Bilt Obsidian vs Chase Freedom Rise®
Side-by-side comparison
| Bilt Obsidian | Chase Freedom Rise® | |
|---|---|---|
| Annual fee | $95 | No annual fee |
| Welcome offer | $200 in Bilt Cash on account opening | $25 statement credit |
| Dining | 3x | 1.5x |
| Groceries | 3x | 1.5x |
| Gas | 1x | 1.5x |
| Travel | 2x | 1.5x |
| Streaming | 1x | 1.5x |
| Everything else | 1x | 1.5x |
| Est. yearly rewards* | $490 | $437 |
| Points type | Transfers to airlines & hotels | Pools with Chase → transferable |
| Network | Mastercard | Visa |
*Estimated yearly rewards on typical household spending, every point valued at a flat 1 cent. Verified June 2026. See your own numbers in the calculator.
The verdict
On a typical year of household spending, the Bilt Obsidian earns about $490 a year in rewards and the Chase Freedom Rise® about $437, valuing every point at a flat 1 cent. The Bilt Obsidian charges $95, but carries about $300 in annual statement credits that offset it for anyone who uses them. The Chase Freedom Rise® has no annual fee, so its rewards are all profit. Counting rewards, fees, and any credits, the Bilt Obsidian delivers more total value, about $107 a year more for a typical spender, mostly because it earns more where you spend most, on groceries and dining.

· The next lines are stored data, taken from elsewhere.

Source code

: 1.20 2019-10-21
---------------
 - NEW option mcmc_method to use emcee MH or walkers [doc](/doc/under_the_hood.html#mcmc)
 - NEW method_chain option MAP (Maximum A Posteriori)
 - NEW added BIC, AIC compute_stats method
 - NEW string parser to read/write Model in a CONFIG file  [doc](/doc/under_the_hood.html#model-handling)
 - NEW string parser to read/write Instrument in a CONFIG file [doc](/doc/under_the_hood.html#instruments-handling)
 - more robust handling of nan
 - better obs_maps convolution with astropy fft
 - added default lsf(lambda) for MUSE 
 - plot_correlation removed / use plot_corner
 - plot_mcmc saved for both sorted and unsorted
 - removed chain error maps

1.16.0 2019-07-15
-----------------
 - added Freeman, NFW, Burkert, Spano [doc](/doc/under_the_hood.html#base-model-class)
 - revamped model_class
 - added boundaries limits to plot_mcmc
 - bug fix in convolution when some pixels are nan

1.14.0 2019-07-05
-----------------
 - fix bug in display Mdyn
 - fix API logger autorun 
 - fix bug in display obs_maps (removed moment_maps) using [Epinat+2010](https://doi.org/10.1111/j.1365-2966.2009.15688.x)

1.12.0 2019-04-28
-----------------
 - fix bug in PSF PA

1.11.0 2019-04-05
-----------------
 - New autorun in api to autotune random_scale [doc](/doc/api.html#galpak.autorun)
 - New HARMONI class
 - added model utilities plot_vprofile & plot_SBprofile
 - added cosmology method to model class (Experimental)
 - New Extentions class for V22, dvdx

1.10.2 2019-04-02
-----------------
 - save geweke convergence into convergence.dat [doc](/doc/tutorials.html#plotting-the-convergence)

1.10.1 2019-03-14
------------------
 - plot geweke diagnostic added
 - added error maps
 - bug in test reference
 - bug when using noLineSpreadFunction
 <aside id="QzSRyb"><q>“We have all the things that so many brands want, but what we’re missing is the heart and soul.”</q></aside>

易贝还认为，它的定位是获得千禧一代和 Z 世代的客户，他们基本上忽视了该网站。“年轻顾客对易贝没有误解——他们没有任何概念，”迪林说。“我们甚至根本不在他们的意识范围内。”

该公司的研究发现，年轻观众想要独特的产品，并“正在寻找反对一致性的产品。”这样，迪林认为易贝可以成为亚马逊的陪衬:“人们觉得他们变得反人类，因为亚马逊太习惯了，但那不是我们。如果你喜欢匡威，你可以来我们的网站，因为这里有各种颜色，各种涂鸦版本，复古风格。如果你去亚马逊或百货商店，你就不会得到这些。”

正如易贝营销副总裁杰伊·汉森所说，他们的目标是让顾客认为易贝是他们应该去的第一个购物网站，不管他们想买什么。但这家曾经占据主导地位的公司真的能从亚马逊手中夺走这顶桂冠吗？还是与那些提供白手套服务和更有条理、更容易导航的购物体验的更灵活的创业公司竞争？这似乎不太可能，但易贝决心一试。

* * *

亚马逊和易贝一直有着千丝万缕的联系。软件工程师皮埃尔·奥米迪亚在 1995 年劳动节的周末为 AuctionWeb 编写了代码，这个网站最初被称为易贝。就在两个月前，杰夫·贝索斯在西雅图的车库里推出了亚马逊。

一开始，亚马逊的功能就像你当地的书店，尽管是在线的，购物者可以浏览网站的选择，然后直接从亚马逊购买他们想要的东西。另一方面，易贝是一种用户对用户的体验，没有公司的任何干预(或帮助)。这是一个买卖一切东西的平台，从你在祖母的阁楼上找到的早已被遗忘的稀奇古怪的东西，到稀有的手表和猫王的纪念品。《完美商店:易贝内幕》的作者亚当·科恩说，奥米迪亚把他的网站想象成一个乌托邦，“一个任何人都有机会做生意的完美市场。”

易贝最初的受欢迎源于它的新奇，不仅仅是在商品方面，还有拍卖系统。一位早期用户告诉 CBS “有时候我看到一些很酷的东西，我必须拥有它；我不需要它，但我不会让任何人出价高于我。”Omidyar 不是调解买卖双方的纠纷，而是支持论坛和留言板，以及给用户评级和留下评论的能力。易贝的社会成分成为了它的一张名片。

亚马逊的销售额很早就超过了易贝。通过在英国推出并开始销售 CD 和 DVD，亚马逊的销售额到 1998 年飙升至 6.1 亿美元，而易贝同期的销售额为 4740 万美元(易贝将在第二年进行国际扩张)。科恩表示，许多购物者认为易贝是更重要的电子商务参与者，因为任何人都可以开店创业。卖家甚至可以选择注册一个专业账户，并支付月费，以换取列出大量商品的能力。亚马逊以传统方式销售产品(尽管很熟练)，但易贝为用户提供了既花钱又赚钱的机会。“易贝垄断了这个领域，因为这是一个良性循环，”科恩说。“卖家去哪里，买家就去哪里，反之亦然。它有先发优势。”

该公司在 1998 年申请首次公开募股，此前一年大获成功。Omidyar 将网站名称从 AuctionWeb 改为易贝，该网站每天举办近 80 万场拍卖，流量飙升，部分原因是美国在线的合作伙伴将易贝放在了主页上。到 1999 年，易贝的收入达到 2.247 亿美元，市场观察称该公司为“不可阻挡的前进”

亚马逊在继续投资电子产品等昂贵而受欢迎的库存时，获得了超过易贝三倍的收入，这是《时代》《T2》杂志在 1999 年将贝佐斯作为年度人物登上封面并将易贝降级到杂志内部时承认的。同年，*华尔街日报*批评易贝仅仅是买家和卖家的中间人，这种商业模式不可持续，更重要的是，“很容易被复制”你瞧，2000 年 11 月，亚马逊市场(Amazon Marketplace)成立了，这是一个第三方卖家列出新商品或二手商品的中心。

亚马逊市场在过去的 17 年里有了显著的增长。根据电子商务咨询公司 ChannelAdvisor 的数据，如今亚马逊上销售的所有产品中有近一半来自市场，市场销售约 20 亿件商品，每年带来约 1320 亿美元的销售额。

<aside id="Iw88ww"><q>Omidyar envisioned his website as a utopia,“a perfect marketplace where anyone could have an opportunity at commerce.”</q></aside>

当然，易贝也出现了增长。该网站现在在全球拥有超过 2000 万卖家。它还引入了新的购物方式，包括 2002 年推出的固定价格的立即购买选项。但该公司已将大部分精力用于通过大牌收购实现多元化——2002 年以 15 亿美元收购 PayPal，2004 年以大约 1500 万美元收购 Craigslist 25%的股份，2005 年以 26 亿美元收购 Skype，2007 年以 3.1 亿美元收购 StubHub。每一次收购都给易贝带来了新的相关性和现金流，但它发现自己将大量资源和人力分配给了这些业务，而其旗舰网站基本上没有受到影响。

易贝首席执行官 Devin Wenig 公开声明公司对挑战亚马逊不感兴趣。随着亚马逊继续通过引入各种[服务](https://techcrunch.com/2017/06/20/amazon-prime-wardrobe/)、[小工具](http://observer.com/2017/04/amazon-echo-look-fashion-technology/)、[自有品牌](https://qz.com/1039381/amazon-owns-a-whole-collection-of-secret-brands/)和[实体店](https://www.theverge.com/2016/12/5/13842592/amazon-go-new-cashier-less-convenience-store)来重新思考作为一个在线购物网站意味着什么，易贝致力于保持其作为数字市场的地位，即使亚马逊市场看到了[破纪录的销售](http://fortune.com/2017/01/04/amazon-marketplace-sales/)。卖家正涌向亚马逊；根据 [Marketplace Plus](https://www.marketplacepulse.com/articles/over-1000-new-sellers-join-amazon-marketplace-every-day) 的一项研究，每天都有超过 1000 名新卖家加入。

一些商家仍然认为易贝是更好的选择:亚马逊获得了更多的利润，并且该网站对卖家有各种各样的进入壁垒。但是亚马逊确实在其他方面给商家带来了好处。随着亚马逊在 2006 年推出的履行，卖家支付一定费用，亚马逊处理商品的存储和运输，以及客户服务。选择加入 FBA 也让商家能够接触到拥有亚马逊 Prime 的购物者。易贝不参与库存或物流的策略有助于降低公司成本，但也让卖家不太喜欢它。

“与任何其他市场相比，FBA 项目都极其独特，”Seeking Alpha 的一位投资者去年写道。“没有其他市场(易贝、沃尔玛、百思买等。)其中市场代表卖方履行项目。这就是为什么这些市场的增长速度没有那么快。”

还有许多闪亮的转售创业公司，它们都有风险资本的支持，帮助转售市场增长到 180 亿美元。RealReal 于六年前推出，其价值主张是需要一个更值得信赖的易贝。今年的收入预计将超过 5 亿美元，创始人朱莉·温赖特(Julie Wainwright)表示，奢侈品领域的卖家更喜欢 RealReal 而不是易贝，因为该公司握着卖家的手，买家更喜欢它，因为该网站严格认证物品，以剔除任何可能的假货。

Both earn transferable points rather than flat cash, so the deciding factor is whose transfer partners reach the airlines and hotels you would actually book. On the sign-up bonus, the Bilt Obsidian currently has the larger welcome offer. A welcome bonus is a one-time event, so weigh it apart from the ongoing rewards.
Pick the Bilt Obsidian if your spending leans toward dining, groceries, travel. Pick the Chase Freedom Rise® if your spending leans toward gas, streaming, everything else.